Today’s tough choices can aid education

Last year, we wrote about the coming budget tsunami that we thought would lead to $215 billion in shortfalls in state budgets and squeeze school districts and local governments across the nation. Because about one-third of all state and local spending is consumed by education, the impact on schools was estimated to lead to the loss of about 300,000 teachers and related personnel across the states. Unfortunately, this tsunami may be worse that predicted.

Driven by the geniuses we have elected and sent to Washington over the last generation or two and fueled by the currently unfunded Federal budget liability of about $76 trillion they have produced, our economic malaise is a long way from ending. Don’t expect any help from above. Unlike those who live in the financial dreamscape of our nation’s capitol, states, local governments and schools at all levels have to actually pay as they go and have been left to figure it out on their own.

So how do our locally elected public officials make the tough decisions necessary to live within their taxpayer funded means in the face of less money trickling down from above and a tapped-out citizenry unable to take on any more tax burden? In particular, how are we going to maintain or improve our schools, especially in the face of increasingly sophisticated, challenging and fast-paced global competition?

Schools must decide on exactly what is mission essential for their students’ futures and fully or increasingly fund those things first, then move on to fund other areas until money runs out. (The list will always exceed the available money).
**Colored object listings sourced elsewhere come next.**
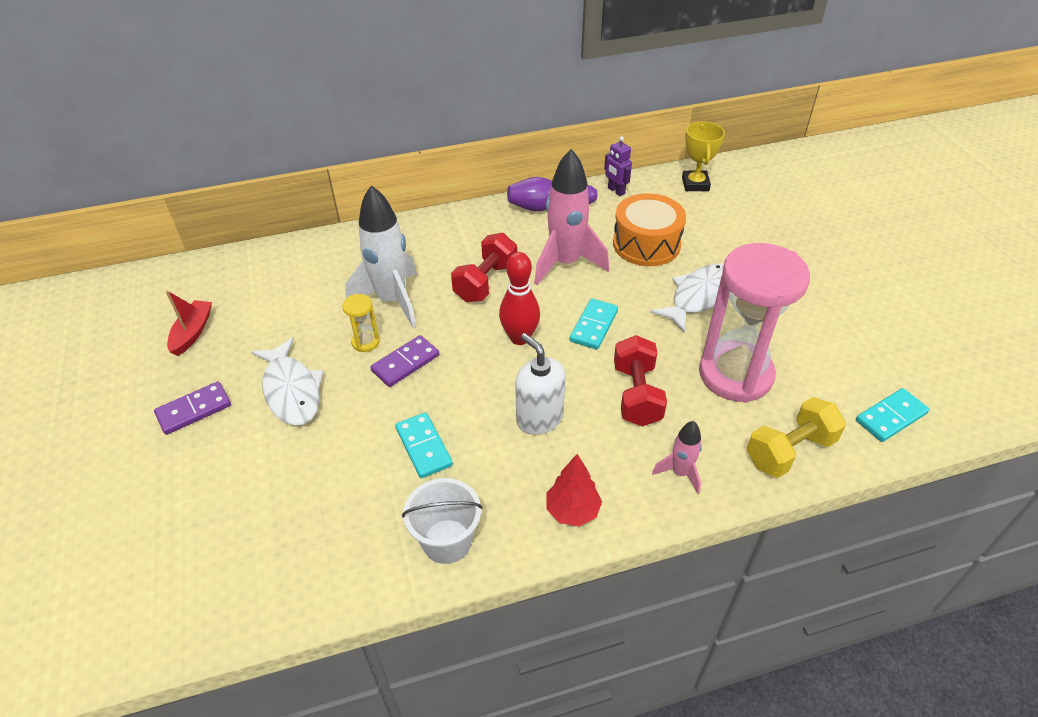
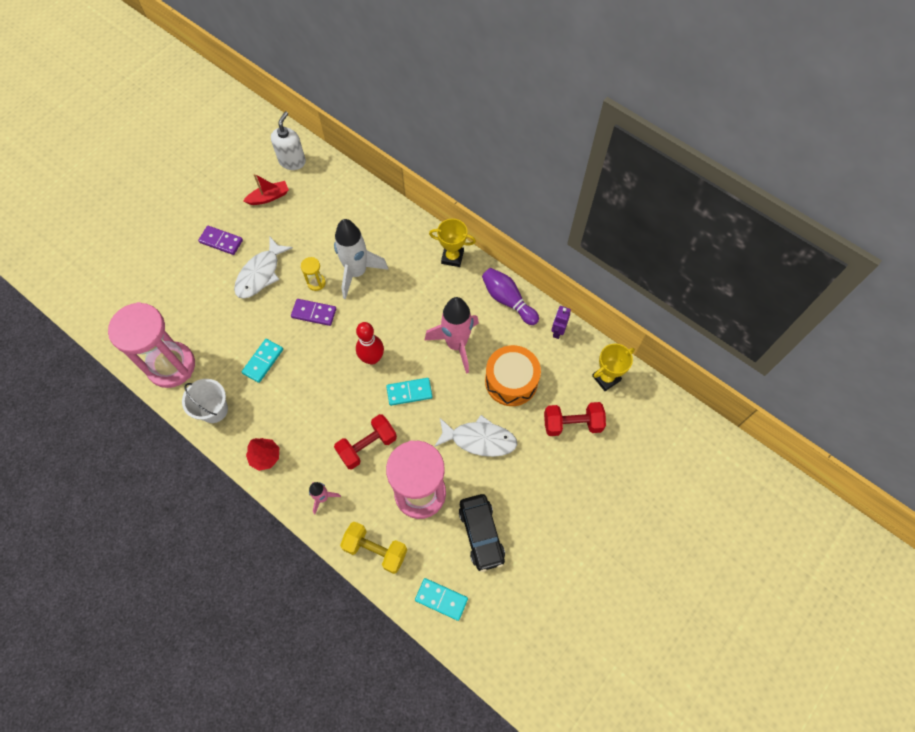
camera: 55 degrees right, 20 degrees up
(324, 565) = (171, 366): none -> pink hourglass
(456, 221) = (452, 257): none -> yellow trophy
(485, 282) = (407, 310): red dumbbell -> red dumbbell (572, 424)
(539, 418) = (317, 405): white soap dispenser -> white soap dispenser (292, 161)
(821, 346) = (481, 534): none -> black car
This thorough examination will deepen and improve the core function of the most important aspects of education and weed out those that may be nice to do, but not essential. This should also include greater utilization of Career and Technical Education, accelerating students through the curriculum (as required by law in many states), and greater utilization of post-secondary education options while simultaneously raising educational standards. Keep in mind that greater spending has not always led to higher student achievement and performance. .

Here are a few thoughts on cutting costs and improving student learning that we can all keep in mind during the budget tightening process. Though not an exhaustive list, it is a start.
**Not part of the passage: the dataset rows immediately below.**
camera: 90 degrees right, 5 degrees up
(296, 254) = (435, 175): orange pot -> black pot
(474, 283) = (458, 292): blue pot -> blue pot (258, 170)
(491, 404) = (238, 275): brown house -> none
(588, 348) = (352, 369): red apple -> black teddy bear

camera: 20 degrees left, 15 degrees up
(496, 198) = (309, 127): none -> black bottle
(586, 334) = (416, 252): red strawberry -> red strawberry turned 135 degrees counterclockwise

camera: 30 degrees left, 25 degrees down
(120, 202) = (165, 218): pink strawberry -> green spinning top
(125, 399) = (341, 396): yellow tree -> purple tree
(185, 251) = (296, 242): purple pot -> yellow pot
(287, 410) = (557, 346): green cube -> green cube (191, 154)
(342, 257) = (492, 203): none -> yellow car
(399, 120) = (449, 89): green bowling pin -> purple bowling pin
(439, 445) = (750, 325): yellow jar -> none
Begin by reducing non-instructional costs first. Many states have been doing shared services on a regional basis for forty years or more and have stretched the educational dollar to allow a stronger focus on improved student instruction and to deliver a competitive curriculum to all students across the state, no matter where they live. Some of the notable long standing successes include Minnesota, Iowa, North Dakota and Colorado, where small schools have been able to remain intact, but educational services can be purchased on a regional or state “super market” level and districts buy only what and whom they need in the quantities they require and at the lowest possible price.

Another cost-saving action involves consolidating school districts. For instance, Maine reformed 260 districts into 80 and saved $36.5 million, while Mississippi found that the state could save $13 million a year by consolidating 18 of its districts. West Virginia enacted a county system more than 40 years ago and has never looked back. States like Ohio, with 612 districts and 300+ charters, and Pennsylvania with more than 500 districts plus charters are mulling those prospects. Individual districts are certainly free to explore local marriages on their own.

An alternative to school consolidation involves shared services among districts. As we have discussed before, increased sharing of services across districts, including personnel, is a major opportunity for savings.

This non-instructional costs typically represent a third to half of school spending and includes such things as administration and supervision, transportation, food services, purchasing, maintenance, safety and security, accounting and finance, and information technology to name some.

Information technologies and computing expenditures may actually save money and move us rapidly away from traditional textbooks. Options such as netbooks and broadband, can allow schools to switch to eTextbooks and tablet programs such as iPad, Nook and Kindle. From there, it is a short step to increased options for virtual learning on a year round basis.

Given the huge financial commitment we have made to education in the United States, we can and will find ways to live within our means while improving quality through good choices.

We can have anything we want. We just can’t have everything we want..

Terry Wallace is a senior fellow in the Government Policy Research Center at West Liberty University and a senior fellow at the Public Policy Foundation in Morgantown, West Virginia.